■ TASK DATA:
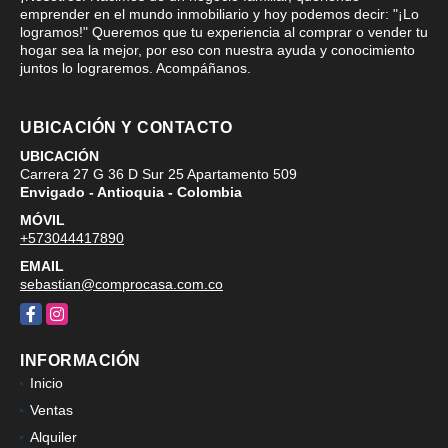
emprender en el mundo inmobiliario y hoy podemos decir: "¡Lo
logramos!" Queremos que tu experiencia al comprar o vender tu
hogar sea la mejor, por eso con nuestra ayuda y conocimiento
juntos lo lograremos. Acompáñanos.
UBICACIÓN Y CONTACTO
UBICACIÓN
Carrera 27 G 36 D Sur 25 Apartamento 509
Envigado - Antioquia - Colombia
MÓVIL
+573044417890
EMAIL
sebastian@comprocasa.com.co
Facebook
Instagram
INFORMACIÓN
Inicio
Ventas
Alquiler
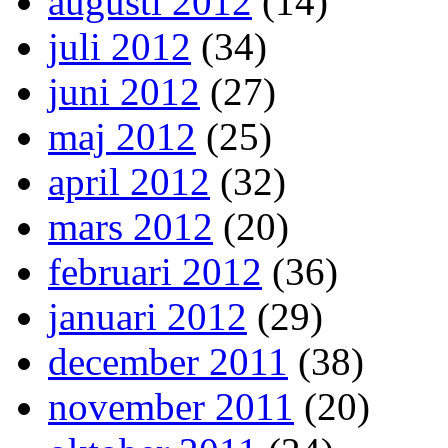
augusti 2012
(14)
juli 2012
(34)
juni 2012
(27)
maj 2012
(25)
april 2012
(32)
mars 2012
(20)
februari 2012
(36)
januari 2012
(29)
december 2011
(38)
november 2011
(20)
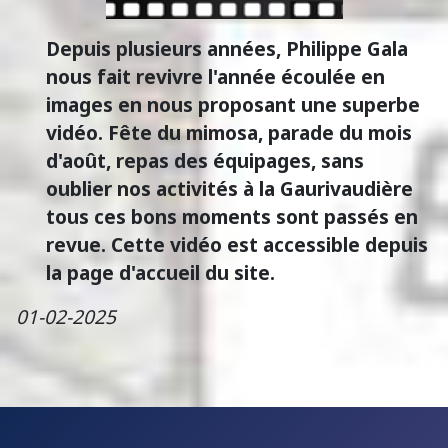
Depuis plusieurs années, Philippe Gala
nous fait revivre l'année écoulée en
images en nous proposant une superbe
vidéo. Fête du mimosa, parade du mois
d'août, repas des équipages, sans
oublier nos activités à la Gaurivaudière
tous ces bons moments sont passés en
revue. Cette vidéo est accessible depuis
la page d'accueil du site.
01-02-2025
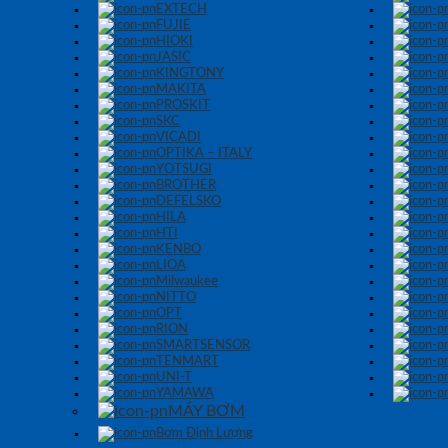
EXTECH
FUJIE
HIOKI
JASIC
KINGTONY
MAKITA
PROSKIT
SKC
VICADI
OPTIKA – ITALY
YOTSUGI
BROTHER
DEFELSKO
HILA
HTI
KENBO
LIOA
Milwaukee
NITTO
OPT
RION
SMARTSENSOR
TENMART
UNI-T
YAMAWA
MÁY BƠM
Bơm Định Lượng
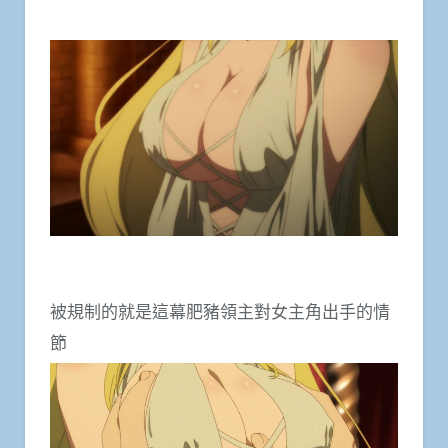
被規制的就是這幕肥豬領主對女主角出手的情
節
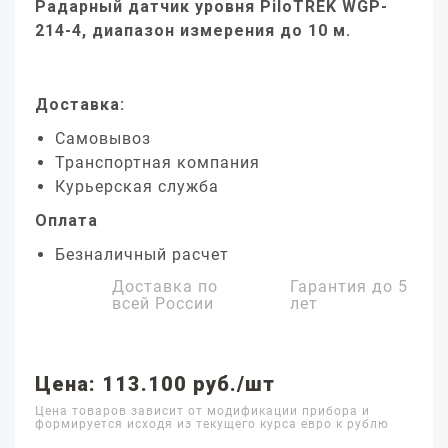
Радарный датчик уровня PiloTREK WGP-
214-4, диапазон измерения до 10 м.
Доставка:
Самовывоз
Транспортная компания
Курьерская служба
Оплата
Безналичный расчет
Доставка по
Гарантия до
5
всей России
лет
Цена: 113.100 руб./шт
Цена товаров зависит от модификации прибора и
формируется исходя из текущего курса евро к рублю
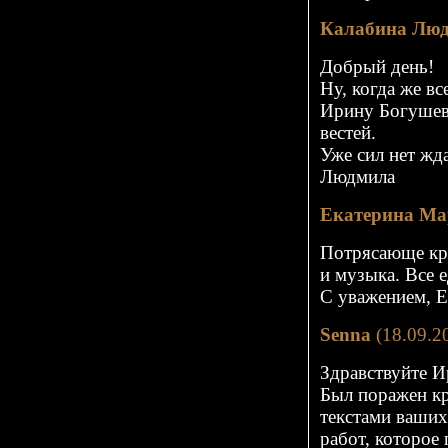
Калабина Лю
Добрый день!
Ну, когда же в
Ирину Богушевс
вестей.
Уже сил нет жд
Людмила
Екатерина Ма
Потрясающе кр
и музыка. Все 
С уважением, Е
Senna
(18.09.2
Здравствуйте И
Был поражен кр
текстами ваших
работ, которое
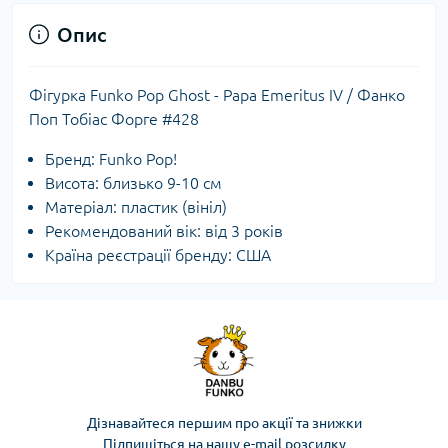
Опис
Фігурка Funko Pop Ghost - Papa Emeritus IV / Фанко
Поп Тобіас Форге #428
Бренд: Funko Pop!
Висота: близько 9-10 см
Матеріал: пластик (вініл)
Рекомендований вік: від 3 років
Країна реєстрації бренду: США
Дізнавайтеся першим про акції та знижки
Підпишіться на нашу e-mail розсилку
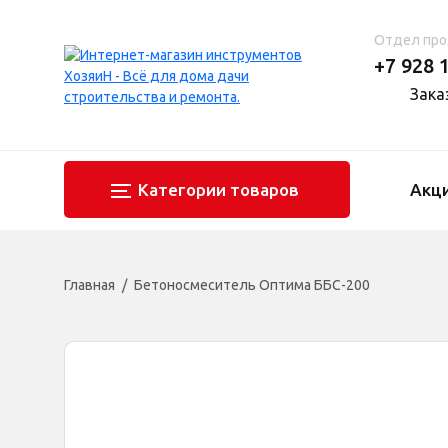
Отдел пр
+7 928 
Зака
Категории товаров
Акц
Главная
Бетоносмеситель Оптима ББС-200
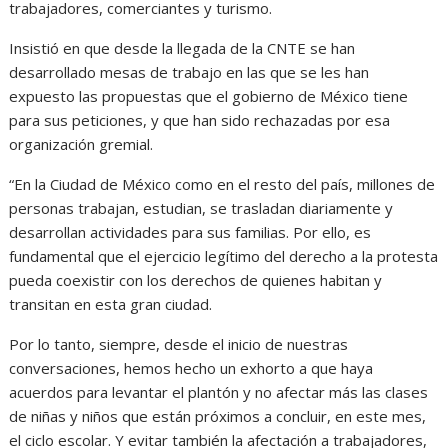
trabajadores, comerciantes y turismo.
Insistió en que desde la llegada de la CNTE se han
desarrollado mesas de trabajo en las que se les han
expuesto las propuestas que el gobierno de México tiene
para sus peticiones, y que han sido rechazadas por esa
organización gremial.
“En la Ciudad de México como en el resto del país, millones de
personas trabajan, estudian, se trasladan diariamente y
desarrollan actividades para sus familias. Por ello, es
fundamental que el ejercicio legítimo del derecho a la protesta
pueda coexistir con los derechos de quienes habitan y
transitan en esta gran ciudad.
Por lo tanto, siempre, desde el inicio de nuestras
conversaciones, hemos hecho un exhorto a que haya
acuerdos para levantar el plantón y no afectar más las clases
de niñas y niños que están próximos a concluir, en este mes,
el ciclo escolar. Y evitar también la afectación a trabajadores,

■ YOUR TASK: Copy the data precisely. Skip every picture.

■ SOLUTION TO THIS PROBLEM:
emprender en el mundo inmobiliario y hoy podemos decir: "¡Lo
logramos!" Queremos que tu experiencia al comprar o vender tu
hogar sea la mejor, por eso con nuestra ayuda y conocimiento
juntos lo lograremos. Acompáñanos.
UBICACIÓN Y CONTACTO
UBICACIÓN
Carrera 27 G 36 D Sur 25 Apartamento 509
Envigado - Antioquia - Colombia
MÓVIL
+573044417890
EMAIL
sebastian@comprocasa.com.co
Facebook
Instagram
INFORMACIÓN
Inicio
Ventas
Alquiler
augusti 2012
(14)
juli 2012
(34)
juni 2012
(27)
maj 2012
(25)
april 2012
(32)
mars 2012
(20)
februari 2012
(36)
januari 2012
(29)
december 2011
(38)
november 2011
(20)
Depuis plusieurs années, Philippe Gala
nous fait revivre l'année écoulée en
images en nous proposant une superbe
vidéo. Fête du mimosa, parade du mois
d'août, repas des équipages, sans
oublier nos activités à la Gaurivaudière
tous ces bons moments sont passés en
revue. Cette vidéo est accessible depuis
la page d'accueil du site.
01-02-2025
EXTECH
FUJIE
HIOKI
JASIC
KINGTONY
MAKITA
PROSKIT
SKC
VICADI
OPTIKA – ITALY
YOTSUGI
BROTHER
DEFELSKO
HILA
HTI
KENBO
LIOA
Milwaukee
NITTO
OPT
RION
SMARTSENSOR
TENMART
UNI-T
YAMAWA
MÁY BƠM
Bơm Định Lượng
被規制的就是這幕肥豬領主對女主角出手的情
節
Радарный датчик уровня PiloTREK WGP-
214-4, диапазон измерения до 10 м.
Доставка:
Самовывоз
Транспортная компания
Курьерская служба
Оплата
Безналичный расчет
Доставка по
Гарантия до
5
всей России
лет
Цена: 113.100 руб./шт
Цена товаров зависит от модификации прибора и
формируется исходя из текущего курса евро к рублю
Калабина Лю
Добрый день!
Ну, когда же в
Ирину Богушевс
вестей.
Уже сил нет жд
Людмила
Екатерина Ма
Потрясающе кр
и музыка. Все 
С уважением, Е
Senna
(18.09.2
Здравствуйте И
Был поражен кр
текстами ваших
работ, которое
Опис
Фігурка Funko Pop Ghost - Papa Emeritus IV / Фанко
Поп Тобіас Форге #428
Бренд: Funko Pop!
Висота: близько 9-10 см
Матеріал: пластик (вініл)
Рекомендований вік: від 3 років
Країна реєстрації бренду: США
Дізнавайтеся першим про акції та знижки
Підпишіться на нашу e-mail розсилку
Отдел пр
+7 928 
Зака
Категории товаров
Акц
Главная
Бетоносмеситель Оптима ББС-200
trabajadores, comerciantes y turismo.
Insistió en que desde la llegada de la CNTE se han
desarrollado mesas de trabajo en las que se les han
expuesto las propuestas que el gobierno de México tiene
para sus peticiones, y que han sido rechazadas por esa
organización gremial.
“En la Ciudad de México como en el resto del país, millones de
personas trabajan, estudian, se trasladan diariamente y
desarrollan actividades para sus familias. Por ello, es
fundamental que el ejercicio legítimo del derecho a la protesta
pueda coexistir con los derechos de quienes habitan y
transitan en esta gran ciudad.
Por lo tanto, siempre, desde el inicio de nuestras
conversaciones, hemos hecho un exhorto a que haya
acuerdos para levantar el plantón y no afectar más las clases
de niñas y niños que están próximos a concluir, en este mes,
el ciclo escolar. Y evitar también la afectación a trabajadores,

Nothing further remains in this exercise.